Google Neural Machine Translation system, or GNMT which utilizes state-of-the-art training techniques for improved translations has today been introduced into one of the most difficult language pair: Chinese to English. Let’s take a brief look into these complex machine learning models, and how they’re making complex translations easier.
Though phrase-based machine translation algorithms used to be the core of the translation service, the complexity of the same has evolved. For those unaware, phrase-based machine translation (PBMT) breaks an input sentence into corresponding words and phrases that’re translated independently. Each word of the input sentence will first broken down and translated, before joining them to form the final output sentence.
But, the research team has now started tinkering with Recurrent Neural Networks(RNN) to directly understand the mapping(or connection) between the input and output sequence. Also, here the input sentence is in one language while the output one is another. This drives us into our next and most important technique — that is being employed in today’s release — Neural Machine Translation (NMT).
We can all agree on the fact that we would require more computational power to parse more complex sentence — and even more for a composite language like Chinese. And this is where Google’s new and upgraded Neural Machine Translation system(or NMT) comes into play.
NMT, as stated in the blogpost, considers the entire input sentence as a unit for translation and this requires fewer engineering design choices as compare to PBMT. The research team has upgraded the power of NMT to work on very large data sets, and provide sufficiently fast and accurate translations to Google’s users and services.
The technical research paper gives us insight into several advances that reduce the computational overhead of the complete system as-a-whole. GNMT improves on the recognization of rare(or uncommon) words — that it previously got stuck at — by further breaking them into smaller blocks and treating them as individual translations.
The computational time has been reduced by using custom hardware and Tensor Processing Units for neural network training. The input-output process of the system is quite the same as earlier, but now forms a more unified in-out process. GNMT is the most advanced and so far the most effective tool to leverage machine learning in translation.
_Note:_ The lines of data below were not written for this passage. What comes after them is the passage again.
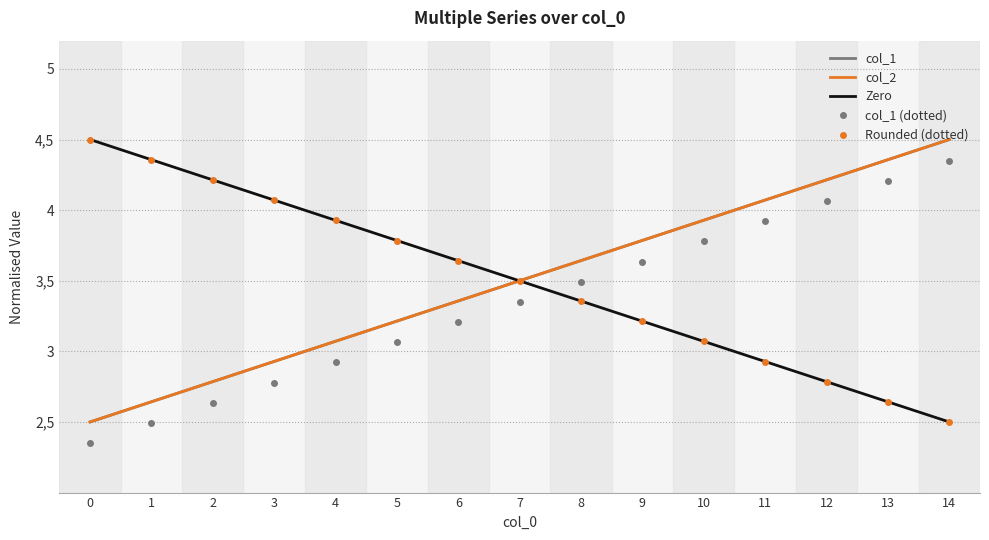

Reading right to left, transcribe all the data shown in this chart.

col_1: 14=4.5	13=4.4	12=4.2	11=4.1	10=3.9	9=3.8	8=3.6	7=3.5	6=3.4	5=3.2	4=3.1	3=2.9	2=2.8	1=2.6	0=2.5
col_2: 14=4.5	13=4.4	12=4.2	11=4.1	10=3.9	9=3.8	8=3.6	7=3.5	6=3.4	5=3.2	4=3.1	3=2.9	2=2.8	1=2.6	0=2.5
Zero: 14=2.5	13=2.6	12=2.8	11=2.9	10=3.1	9=3.2	8=3.4	7=3.5	6=3.6	5=3.8	4=3.9	3=4.1	2=4.2	1=4.4	0=4.5
col_1 (dotted): 14=4.3	13=4.2	12=4.1	11=3.9	10=3.8	9=3.6	8=3.5	7=3.4	6=3.2	5=3.1	4=2.9	3=2.8	2=2.6	1=2.5	0=2.4
Rounded (dotted): 14=2.5	13=2.6	12=2.8	11=2.9	10=3.1	9=3.2	8=3.4	7=3.5	6=3.6	5=3.8	4=3.9	3=4.1	2=4.2	1=4.4	0=4.5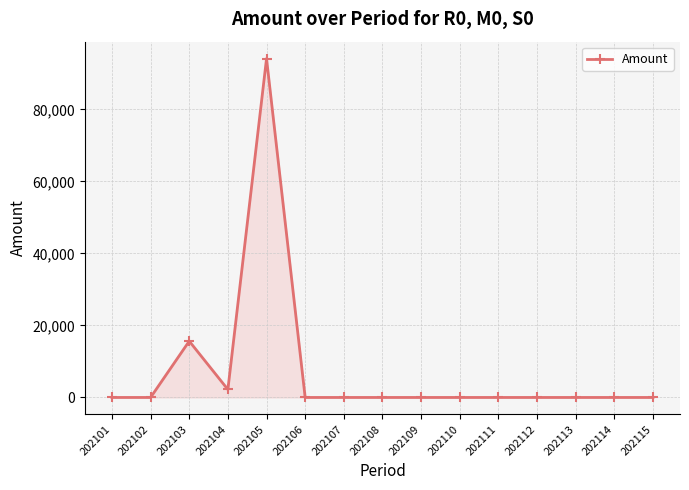

Count the number of data series in this chart.

1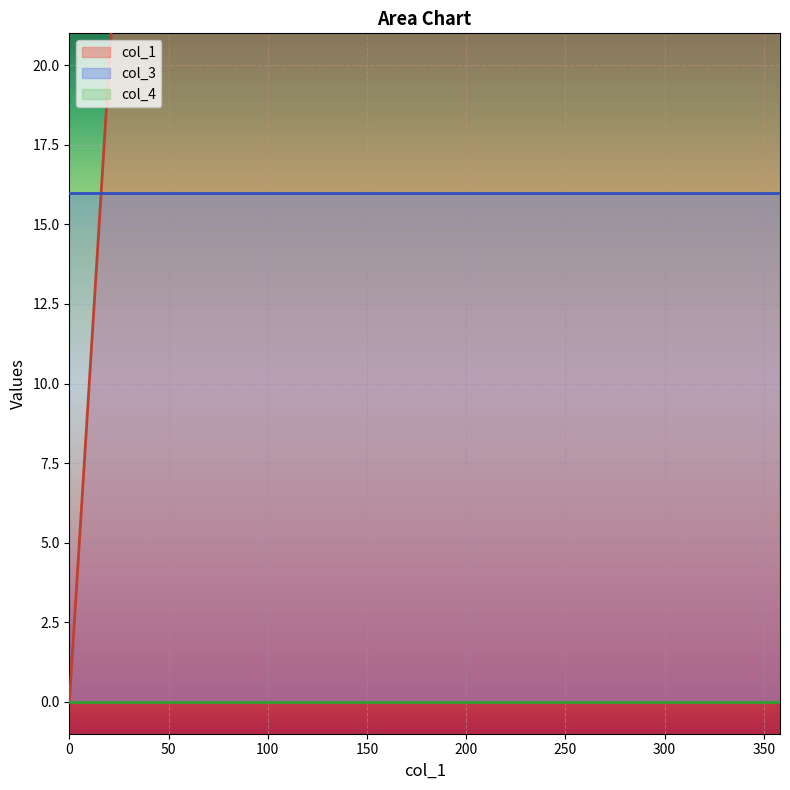

What is the difference between the maximum and minimum values in the col_1 series?

358.1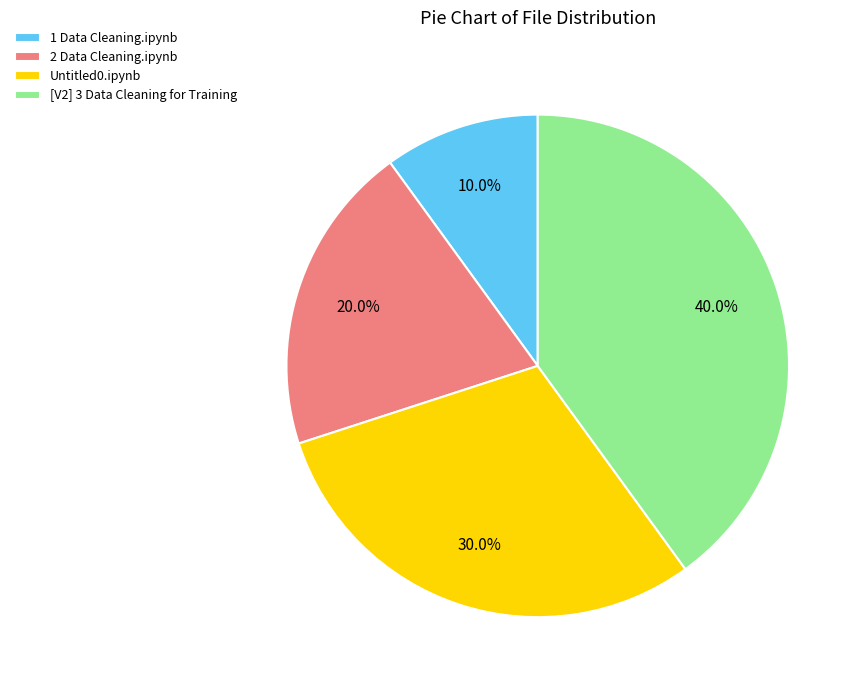

To the nearest percent, what is the combined percentage of 1 Data Cleaning.ipynb and 2 Data Cleaning.ipynb?

30%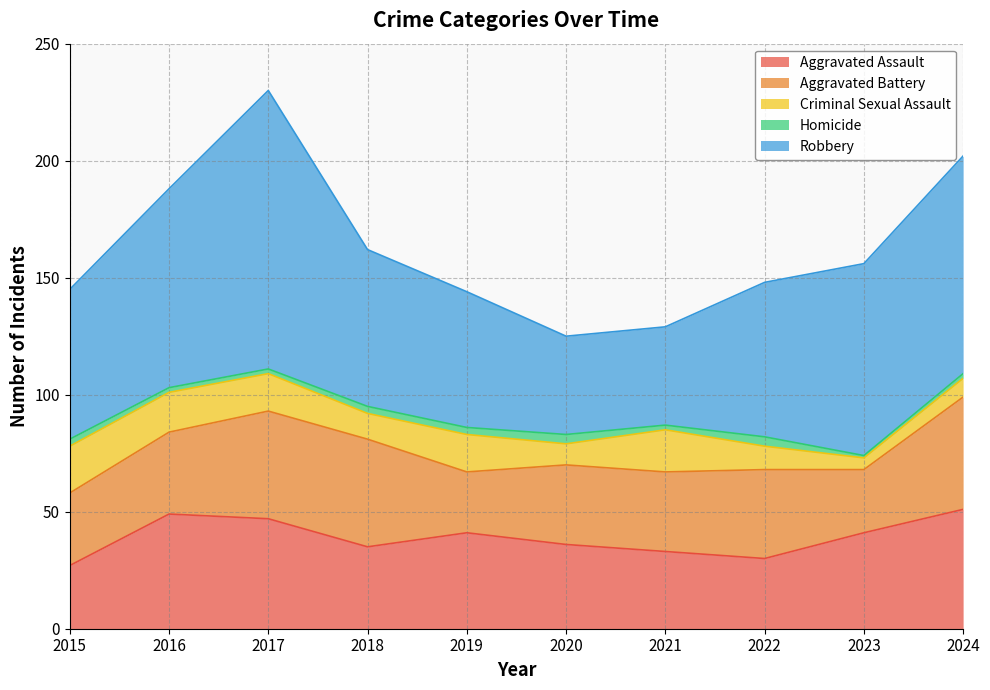

Reading left to right, transcribe all the data shown in this chart.

Aggravated Assault: 2015=27	2016=49	2017=47	2018=35	2019=41	2020=36	2021=33	2022=30	2023=41	2024=51
Aggravated Battery: 2015=31	2016=35	2017=46	2018=46	2019=26	2020=34	2021=34	2022=38	2023=27	2024=48
Criminal Sexual Assault: 2015=20	2016=17	2017=16	2018=11	2019=16	2020=9	2021=18	2022=10	2023=5	2024=8
Homicide: 2015=3	2016=2	2017=2	2018=3	2019=3	2020=4	2021=2	2022=4	2023=1	2024=2
Robbery: 2015=64	2016=85	2017=119	2018=67	2019=58	2020=42	2021=42	2022=66	2023=82	2024=93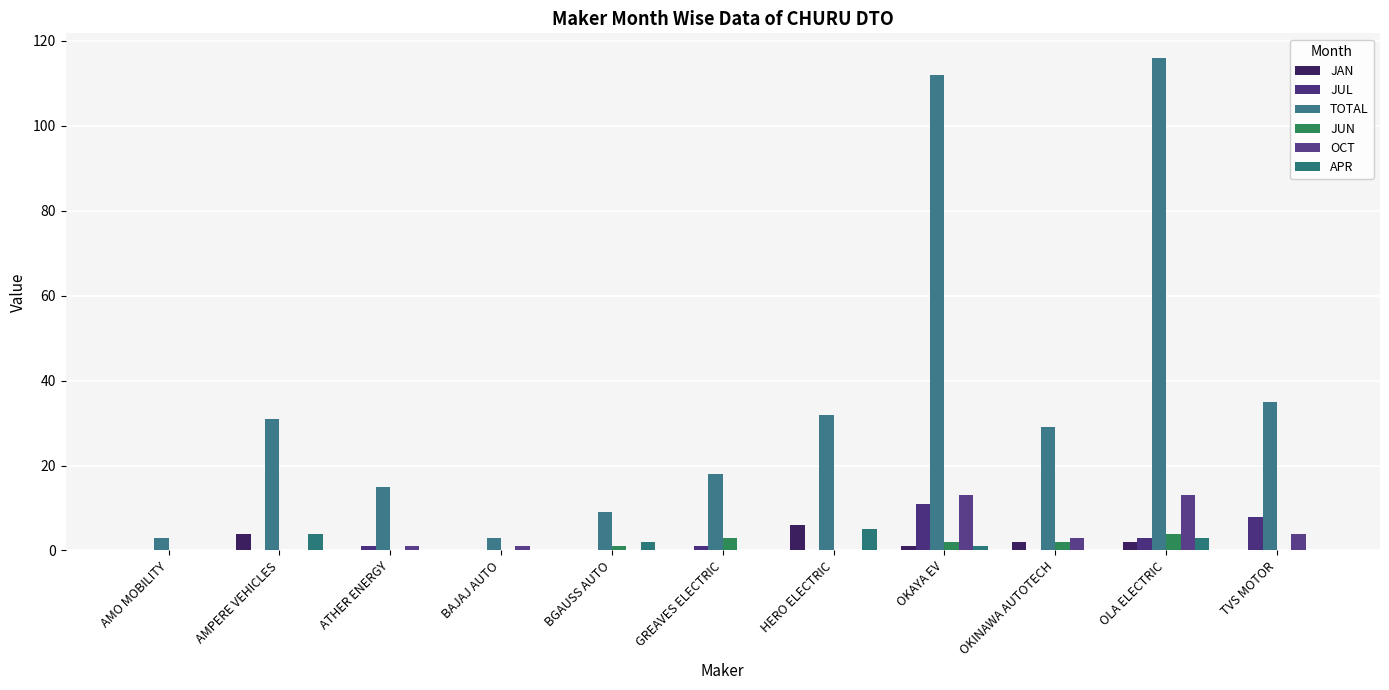

What position from the left is BGAUSS AUTO?

5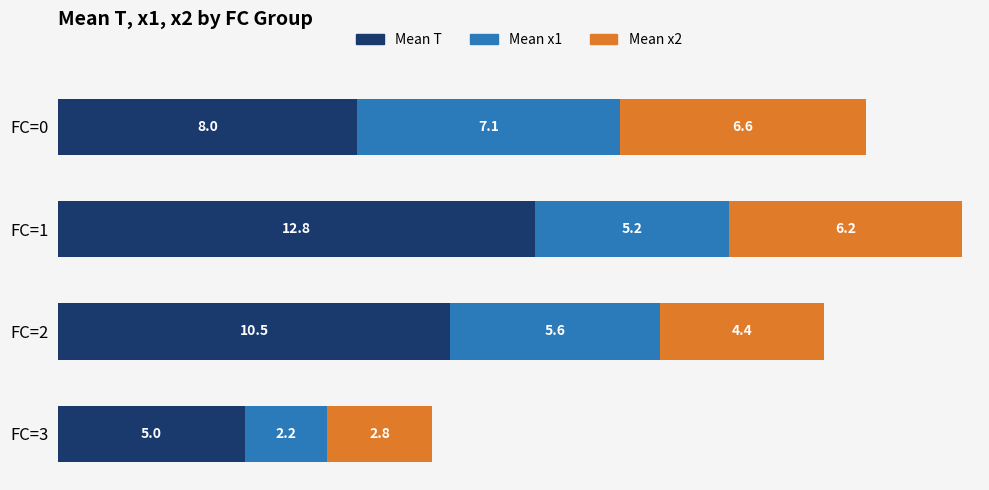

At which category is the sum across all series the highest?

FC=1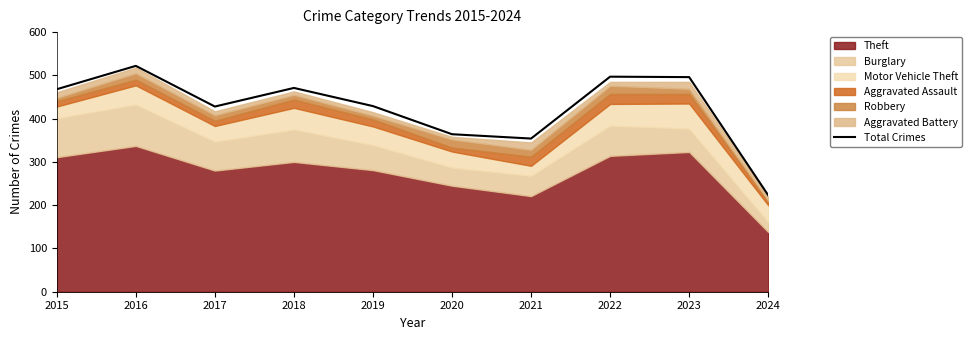

What is the change in value from 2017 to 2020?

-64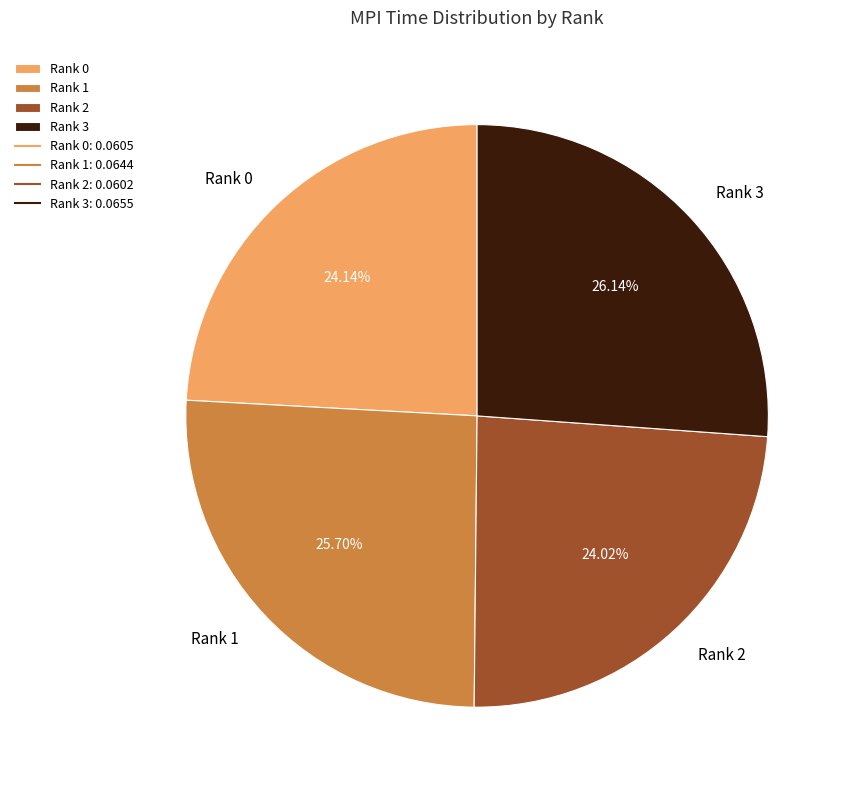

How many slices are in this pie chart?

4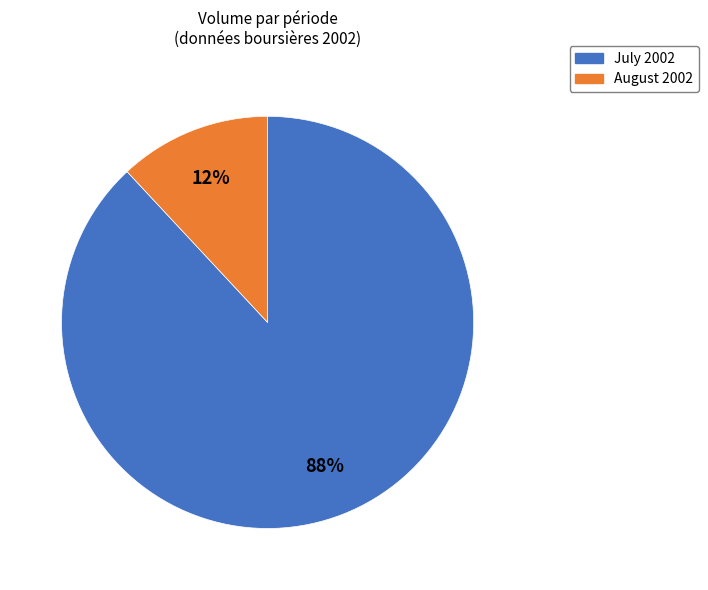

To the nearest percent, what is the difference between the largest and smallest slice percentages?

76%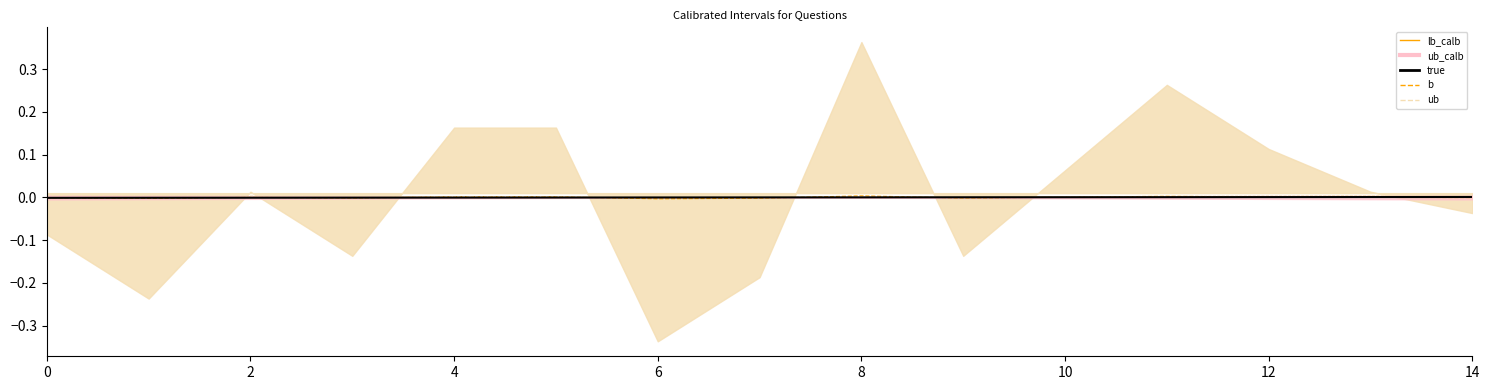

How many lines are shown in the chart?

3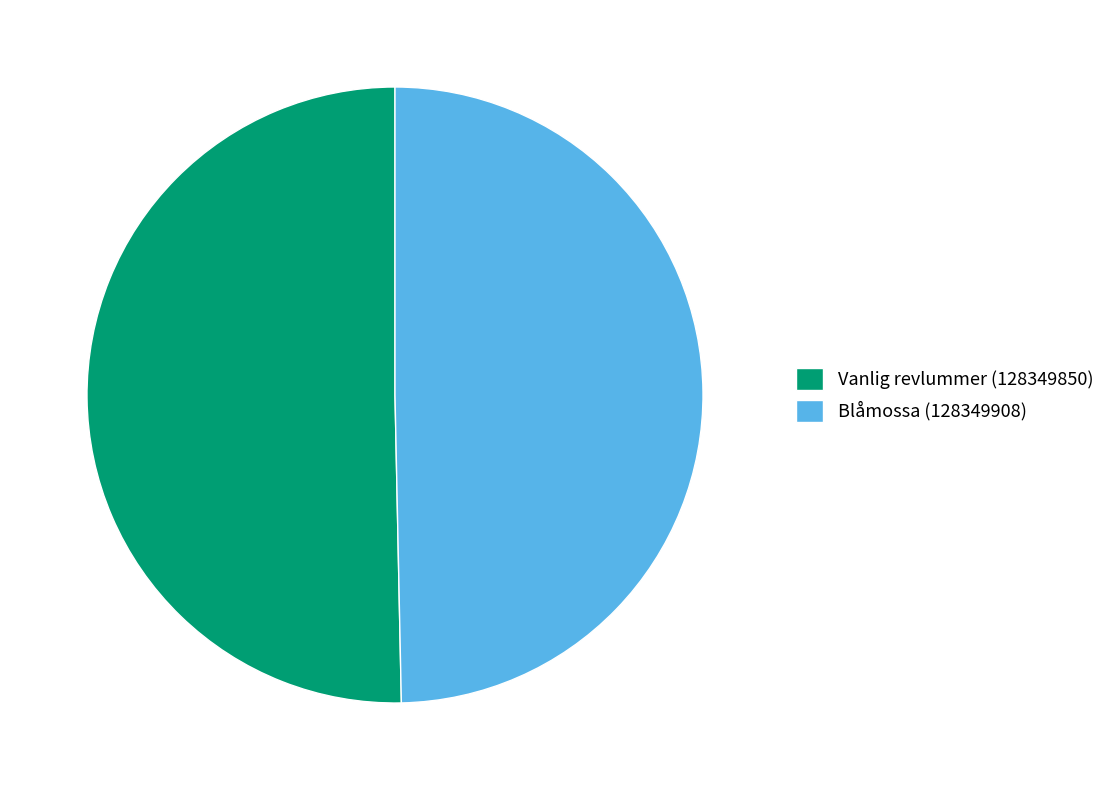

True or false: Vanlig revlummer (128349850) accounts for 50% of the total.

True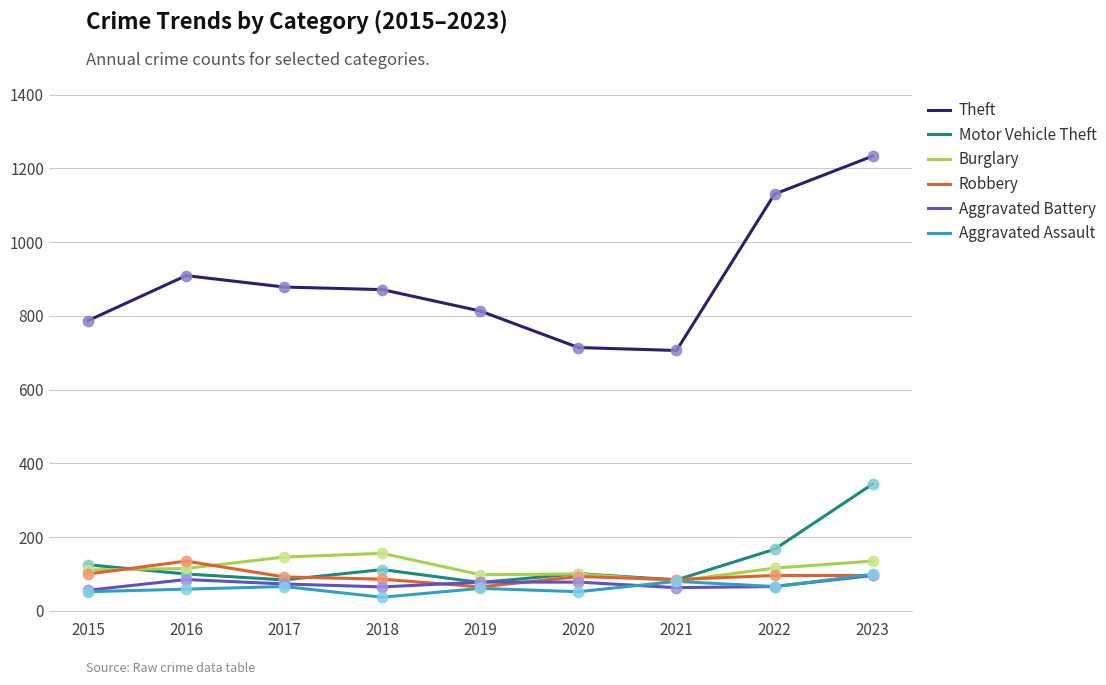

What are all the series names shown in the legend?

Theft, Motor Vehicle Theft, Burglary, Robbery, Aggravated Battery, Aggravated Assault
The image underneath gives us a peek into the translation procedure of a Chinese sentence to English using GNMT.
As the sentence enters the neural network, the Chinese sentence is broken down with its words encoded as a list of vectors — where each vector represents a single word. Once the complete sentence is read the decoder starts translating each word into English and it churns out the most suitable translation by paying close attention to a weighted distribution over the Chinese vectors relevant to that word.
Also, GNMT reduces translation errors by more than 55 to 85 per cent on several major language pairs, and makes a step closer to human-level accuracy. In lieu of today’s translation model release, more than 10,000 language pairs are currently supported by Google Translate and the team is working to roll it out to many more pairs over the coming months.